L’histoire

L’indivision familiale peut être une source insoupçonnée de difficultés. Aude et Martin étaient propriétaires indivis d’un domaine viticole, situé en Pays nantais, planté en vignes d’appellation Muscadet, qu’ils avaient donné à bail à long terme à un groupement foncier agricole (GFA) constitué entre des exploitants voisins.

Après de nombreuses années sans histoires, le GFA avait abandonné l’entretien d’une parcelle et refusé de procéder aux travaux de replantation. Une première procédure engagée par Martin avait abouti à un jugement condamnant, sous astreinte, le GFA à replanter la parcelle.

Le contentieux

Martin avait assigné le GFA devant le juge de l’exécution en liquidation de l’astreinte, c’est-à-dire son règlement, et en fixation d’une nouvelle. Cependant, l’agriculteur pouvait-il, seul, saisir le juge de l’exécution pour obtenir la liquidation de l’astreinte ? La demande portant sur des biens indivis ne devait-elle pas requérir le concours de tous les indivisaires ou tout du moins être fondée sur les deux tiers des droits indivis ? Mais dans cette dernière hypothèse, la liquidation de l’astreinte était impossible puisque Martin n’était propriétaire indivis qu’à hauteur de 50 %.

Selon l’article 815-3 du code civil, un indivisaire peut effectuer seul les actes d’administration relatifs aux biens indivis s’il est titulaire d’au moins deux tiers des droits indivis ou s’il justifie avoir pris en mains la gestion des biens indivis au su des autres et sans opposition de leur part, bénéficiant ainsi d’un mandat tacite.

Martin avait convaincu le juge de l’exécution. Ayant conduit une précédente procédure au nom de l’indivision qui avait abouti à la condamnation du GFA sous astreinte, il était bien fondé à se prévaloir d’un mandat tacite couvrant les actes d’administration effectués dans l’intérêt de l’indivision.

Mais la cour d’appel avait infirmé la décision du premier juge. Martin n’était propriétaire indivis qu’à hauteur de 50 % et, pour elle, il ne pouvait justifier avoir reçu de sa sœur Aude, coïndivisaire, un mandat tacite pour exercer la procédure de liquidation de l’astreinte, celle-ci n’ayant même pas été informée de l’initiative de son frère. Aussi, la demande de Martin devait-elle être déclarée irrecevable.
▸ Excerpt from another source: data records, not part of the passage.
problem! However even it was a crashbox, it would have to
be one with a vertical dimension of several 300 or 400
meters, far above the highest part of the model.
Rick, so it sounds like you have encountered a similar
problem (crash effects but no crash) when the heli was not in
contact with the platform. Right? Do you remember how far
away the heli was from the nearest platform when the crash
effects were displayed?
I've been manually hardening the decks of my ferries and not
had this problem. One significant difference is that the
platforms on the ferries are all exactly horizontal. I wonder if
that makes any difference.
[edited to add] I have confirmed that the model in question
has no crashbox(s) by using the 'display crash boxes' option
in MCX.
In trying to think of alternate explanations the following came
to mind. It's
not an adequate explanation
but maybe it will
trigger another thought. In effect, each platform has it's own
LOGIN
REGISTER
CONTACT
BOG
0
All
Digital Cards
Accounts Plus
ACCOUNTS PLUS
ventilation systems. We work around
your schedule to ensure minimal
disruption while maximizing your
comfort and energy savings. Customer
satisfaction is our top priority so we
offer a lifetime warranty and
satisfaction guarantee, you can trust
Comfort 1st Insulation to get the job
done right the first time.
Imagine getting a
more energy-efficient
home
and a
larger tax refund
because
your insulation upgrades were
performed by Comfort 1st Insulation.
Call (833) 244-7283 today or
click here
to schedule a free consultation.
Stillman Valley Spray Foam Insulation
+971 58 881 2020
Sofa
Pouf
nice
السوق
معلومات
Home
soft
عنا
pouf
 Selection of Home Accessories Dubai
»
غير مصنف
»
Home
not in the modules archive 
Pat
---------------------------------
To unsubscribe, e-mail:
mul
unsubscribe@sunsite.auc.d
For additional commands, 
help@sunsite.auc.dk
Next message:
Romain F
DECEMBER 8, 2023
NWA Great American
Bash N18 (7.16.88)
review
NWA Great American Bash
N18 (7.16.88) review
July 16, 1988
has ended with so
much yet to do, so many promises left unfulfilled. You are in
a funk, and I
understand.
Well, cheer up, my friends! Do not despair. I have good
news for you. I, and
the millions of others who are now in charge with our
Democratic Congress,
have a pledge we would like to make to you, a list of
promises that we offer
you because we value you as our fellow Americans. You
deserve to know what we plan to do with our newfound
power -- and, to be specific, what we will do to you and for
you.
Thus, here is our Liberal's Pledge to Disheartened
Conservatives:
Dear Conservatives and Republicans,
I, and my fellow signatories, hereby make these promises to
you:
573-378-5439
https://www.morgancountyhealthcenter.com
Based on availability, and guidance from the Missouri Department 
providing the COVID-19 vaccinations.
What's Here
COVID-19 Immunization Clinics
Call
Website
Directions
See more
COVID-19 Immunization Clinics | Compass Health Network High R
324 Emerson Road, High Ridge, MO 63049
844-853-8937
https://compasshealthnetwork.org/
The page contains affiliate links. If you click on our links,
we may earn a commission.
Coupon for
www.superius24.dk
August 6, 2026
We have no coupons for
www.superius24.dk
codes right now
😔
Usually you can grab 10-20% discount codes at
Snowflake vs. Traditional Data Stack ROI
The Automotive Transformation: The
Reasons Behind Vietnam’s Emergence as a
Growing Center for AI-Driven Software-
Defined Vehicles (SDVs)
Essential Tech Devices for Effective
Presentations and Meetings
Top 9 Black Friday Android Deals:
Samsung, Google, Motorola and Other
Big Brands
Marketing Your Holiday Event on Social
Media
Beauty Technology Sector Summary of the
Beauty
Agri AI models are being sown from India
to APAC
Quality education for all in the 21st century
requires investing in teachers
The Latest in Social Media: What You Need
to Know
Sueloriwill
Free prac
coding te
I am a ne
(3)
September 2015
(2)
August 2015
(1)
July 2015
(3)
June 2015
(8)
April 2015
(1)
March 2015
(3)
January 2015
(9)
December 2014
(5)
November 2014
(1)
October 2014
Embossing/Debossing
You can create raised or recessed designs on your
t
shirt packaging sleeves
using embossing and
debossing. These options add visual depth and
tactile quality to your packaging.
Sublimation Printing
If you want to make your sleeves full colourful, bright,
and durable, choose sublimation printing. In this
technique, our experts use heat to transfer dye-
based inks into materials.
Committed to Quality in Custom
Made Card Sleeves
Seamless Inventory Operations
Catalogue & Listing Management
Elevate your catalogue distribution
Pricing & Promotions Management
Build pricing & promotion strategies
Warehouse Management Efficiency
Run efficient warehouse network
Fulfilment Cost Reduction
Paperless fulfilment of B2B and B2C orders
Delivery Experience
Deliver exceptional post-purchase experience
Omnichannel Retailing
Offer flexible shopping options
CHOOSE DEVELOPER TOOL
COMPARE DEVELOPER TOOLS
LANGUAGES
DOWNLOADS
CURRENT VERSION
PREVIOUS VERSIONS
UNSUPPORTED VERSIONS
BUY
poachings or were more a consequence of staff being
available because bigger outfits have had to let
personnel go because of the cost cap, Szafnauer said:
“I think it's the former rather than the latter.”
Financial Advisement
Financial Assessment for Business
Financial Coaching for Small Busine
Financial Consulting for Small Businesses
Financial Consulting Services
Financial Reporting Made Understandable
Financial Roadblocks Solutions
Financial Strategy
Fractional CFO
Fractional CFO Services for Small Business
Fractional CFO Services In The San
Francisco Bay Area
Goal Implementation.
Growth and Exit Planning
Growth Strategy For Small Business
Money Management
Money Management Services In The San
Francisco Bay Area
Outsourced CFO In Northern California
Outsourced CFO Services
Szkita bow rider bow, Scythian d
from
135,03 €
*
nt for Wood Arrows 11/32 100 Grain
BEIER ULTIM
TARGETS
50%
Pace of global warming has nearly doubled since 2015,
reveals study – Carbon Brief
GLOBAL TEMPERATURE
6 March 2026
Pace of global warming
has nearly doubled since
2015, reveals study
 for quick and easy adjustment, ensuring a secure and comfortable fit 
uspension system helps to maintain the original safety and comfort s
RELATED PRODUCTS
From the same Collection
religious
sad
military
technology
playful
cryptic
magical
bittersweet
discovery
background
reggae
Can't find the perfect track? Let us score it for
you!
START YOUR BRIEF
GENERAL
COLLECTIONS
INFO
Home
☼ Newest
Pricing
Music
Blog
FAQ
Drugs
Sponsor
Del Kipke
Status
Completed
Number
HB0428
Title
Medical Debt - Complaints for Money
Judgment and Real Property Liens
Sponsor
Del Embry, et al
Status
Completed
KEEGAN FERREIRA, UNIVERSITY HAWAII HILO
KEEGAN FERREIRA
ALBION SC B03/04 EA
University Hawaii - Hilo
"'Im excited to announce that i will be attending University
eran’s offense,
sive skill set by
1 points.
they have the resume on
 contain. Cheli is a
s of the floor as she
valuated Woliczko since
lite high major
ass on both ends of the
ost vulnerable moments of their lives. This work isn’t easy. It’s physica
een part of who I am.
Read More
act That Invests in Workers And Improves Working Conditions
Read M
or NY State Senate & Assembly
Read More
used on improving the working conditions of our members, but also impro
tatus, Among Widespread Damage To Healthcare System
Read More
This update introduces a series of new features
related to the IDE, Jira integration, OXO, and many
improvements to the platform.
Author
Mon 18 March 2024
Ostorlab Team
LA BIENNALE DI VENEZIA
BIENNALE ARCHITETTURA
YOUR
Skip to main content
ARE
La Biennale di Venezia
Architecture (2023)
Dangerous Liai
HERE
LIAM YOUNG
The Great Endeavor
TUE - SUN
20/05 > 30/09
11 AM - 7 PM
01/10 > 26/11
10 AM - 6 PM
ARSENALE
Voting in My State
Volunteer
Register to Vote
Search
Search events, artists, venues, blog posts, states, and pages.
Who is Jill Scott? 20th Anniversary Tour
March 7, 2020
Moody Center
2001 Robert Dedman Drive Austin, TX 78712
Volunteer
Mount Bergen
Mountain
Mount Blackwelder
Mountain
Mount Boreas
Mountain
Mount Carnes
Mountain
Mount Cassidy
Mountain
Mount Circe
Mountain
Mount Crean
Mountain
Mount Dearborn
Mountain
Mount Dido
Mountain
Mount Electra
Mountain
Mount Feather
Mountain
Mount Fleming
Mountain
Mais ce dernier avait porté le débat devant la Cour de cassation qui a cassé la décision d’appel. Tout indivisaire peut prendre les mesures nécessaires à la conservation des biens indivis, même si elles ne présentent pas un caractère d’urgence. Or l’action engagée, en ce qu’elle avait pour objet la liquidation d’une astreinte prononcée en vue d’assurer la remise en état des biens indivis, constituait un acte conservatoire que tout indivisaire peut accomplir seul. Aussi, Martin était-il recevable à saisir, seul, le juge.

L’épilogue

La cour de renvoi pourra condamner le GFA à régler le montant de l’astreinte liquidée par le juge et en prononcer une nouvelle pour l’inciter à procéder à la replantation de la parcelle.

Même si les affaires de famille ne sont pas toujours aisées à gérer, la loi permet à un indivisaire de réaliser des actes conservatoires sur les biens indivis dans l’attente d’un retour à une meilleure entente ou, au pire, d’un partage mettant fin à l’indivision.